Boris Cherny, creator of Claude Code, discusses his journey from a prolific Meta engineer to building one of the fastest-growing AI developer tools at Anthropic. He shares how Claude Code evolved from a side project, driven by the realization that AI models want to use tools, and the internal debate to release it for safety research. Cherny details his workflow of shipping 20-30 PRs daily with zero handwritten code, the AI-driven code review process, and how Anthropic's culture fosters rapid prototyping and a generalist approach to software engineering.
Summarized by Podsumo
Boris Cherny ships 20-30 pull requests daily with zero handwritten code, leveraging Claude Code's ability to one-shot implementations and even coding on his iOS app using parallel agents.
Claude Code originated as a simple chatbot but transformed when Boris realized AI models excel at using tools, leading to its agentic approach and subsequent release for safety research.
Every pull request at Anthropic is code-reviewed by Claude Code in CI, catching approximately 80% of bugs, with humans providing final approval, and Claude can even write Lint rules on demand.
Anthropic fosters a generalist engineering culture, where all 'Members of Technical Staff' emphasize rapid prototyping (dozens to hundreds of versions) over traditional documentation like PRDs, exemplified by Claude Co-Work being built in just 10 days.

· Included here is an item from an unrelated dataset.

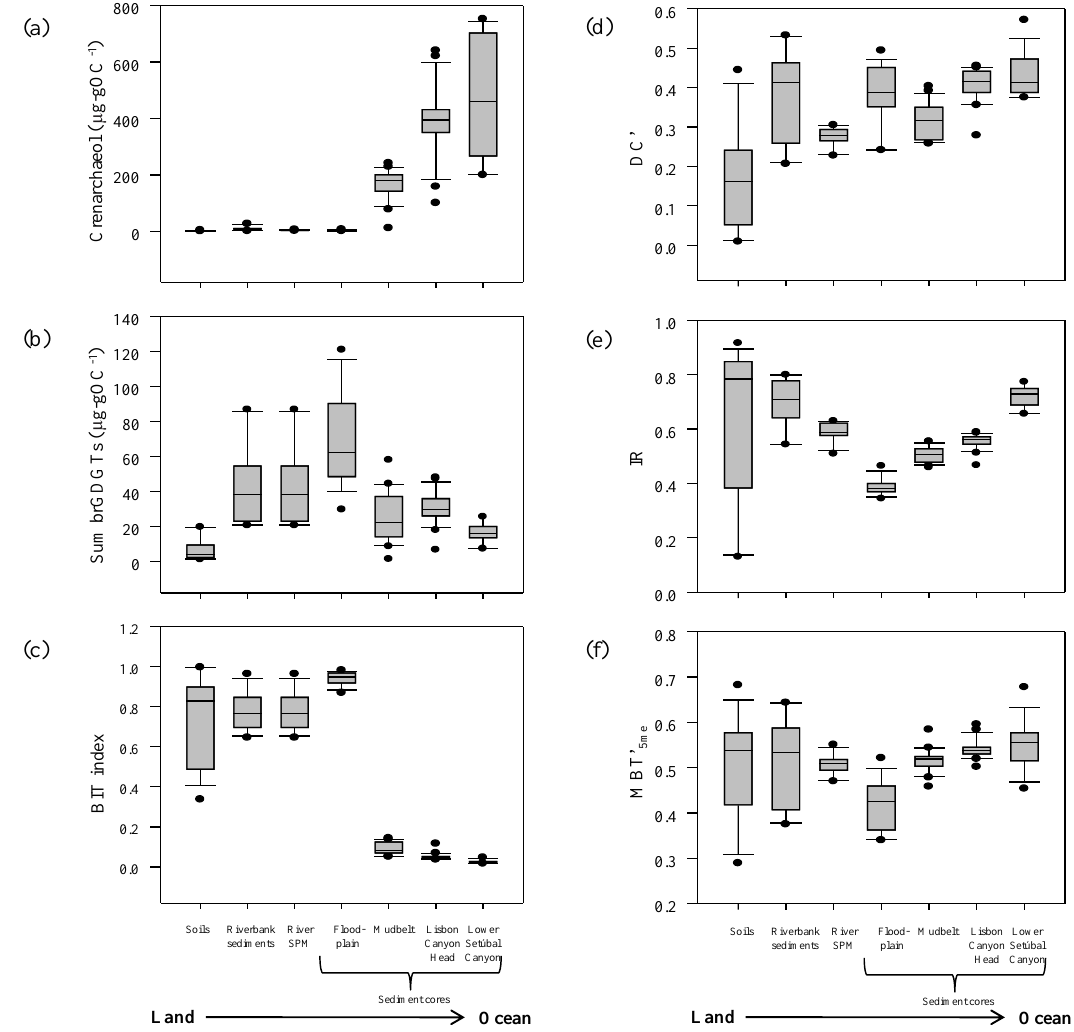
Figure 3. Box plots of (a) crenarchaeol concentrations (µggOC − 1 ) , (b) sum of brGDGTs (µggOC − 1 ) , (c) BIT index, (d) DC’, (e) IR, and (f) MBT’ 5me for each sample set in the transect from the land to the ocean off the Portuguese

Boris likens the current AI transformation to the printing press, where the specialized skill of 'scribes' (software engineers) is democratized, leading to an unpredictable expansion of new roles and making adaptability and multi-disciplinary skills more crucial than ever.

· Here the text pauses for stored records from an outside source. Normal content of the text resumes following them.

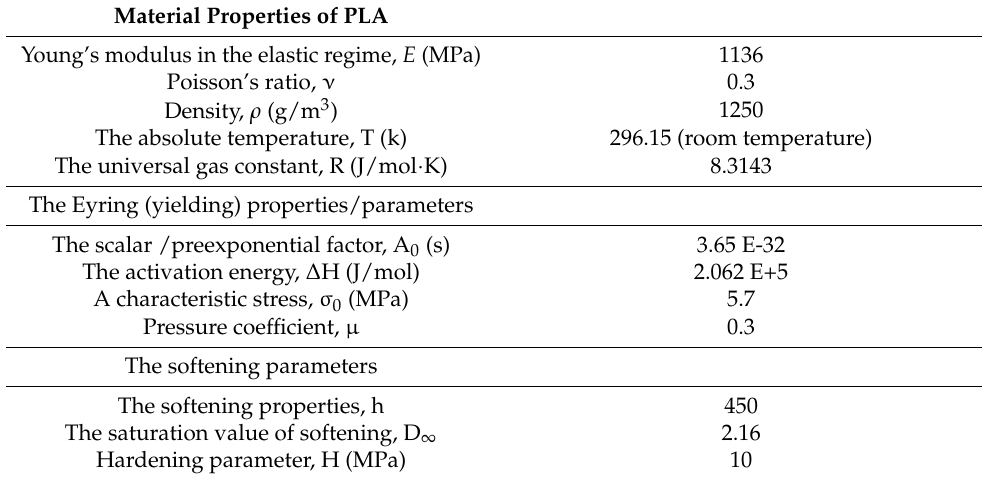
Table 3. Material properties of PLA used in numerical analyses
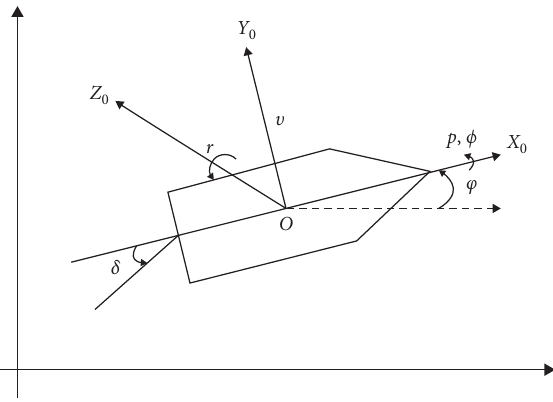
Figure 1: Motion coordinate system for X , Y , and Z denote the longitudinal axis, transverse axis, 0 0 0 and normal axis, respectively.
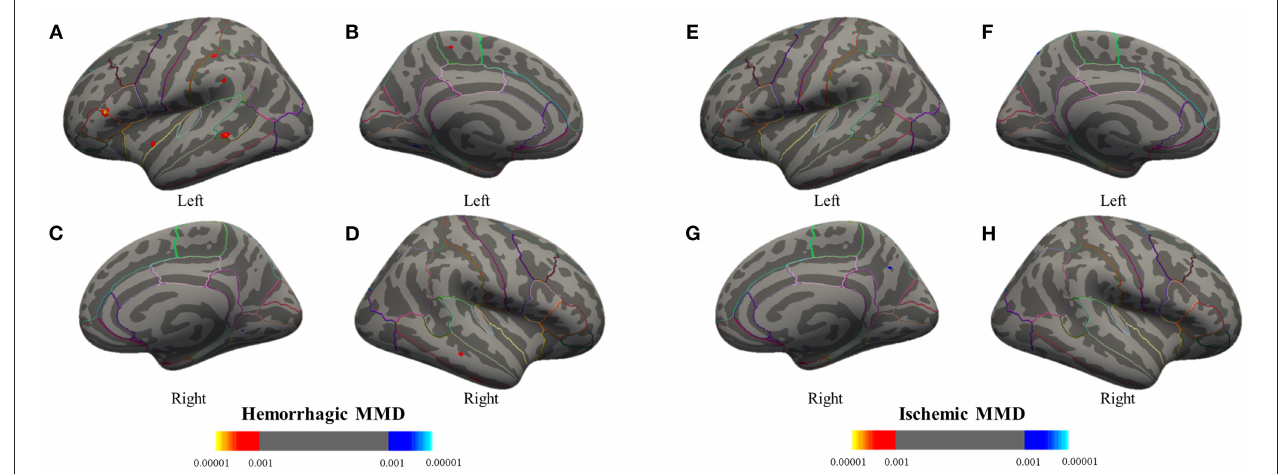
FIGURE 1 | Group analyses between the MMD subtypes and the HC group are performed to detect significant differences in cortical thickness through a general linear model. Results are presented on inflated cortical surfaces. (A–D) The lateral and medial surfaces of the bilateral hemisphere of hemorrhagic MMD. (E–H) The lateral and medial surfaces of the bilateral hemisphere of ischemic MMD. The red to yellow regions indicate thickened cerebral cortex compared with the HC group ( p < 0.001, corrected). The blue to azure region represent thinning cerebral cortex ( p < 0.001, corrected). Hemorrhagic MMD has thickened cortex in the left insula,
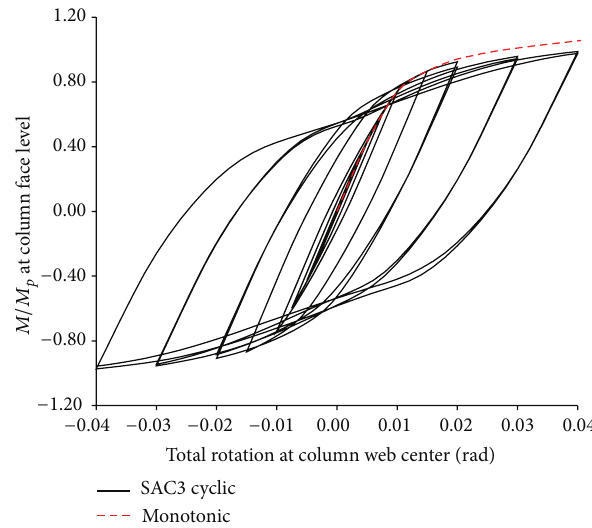
Figure 15: Normalized moment rotation curve of specimen SAC7 for 𝛼 = 2 , 𝛽 = 0.75 , and 𝛾 = 0.1 .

"The model is its own thing. You give it tools. You give it programs that it can run. You let it run programs. You let it write programs, but you don't make it a component of this larger system in this way."
"I think one metaphor I have for this moment in time that we're in is the printing press and the 1400s or whatever. Because at that moment, it was actually quite similar. There was a group of scribes that knew how to write."
"I think something that still matters a lot today is being methodical in hypothesis driven... Other skills that I think are more valuable are being curious and being open to doing things beyond your swim lane."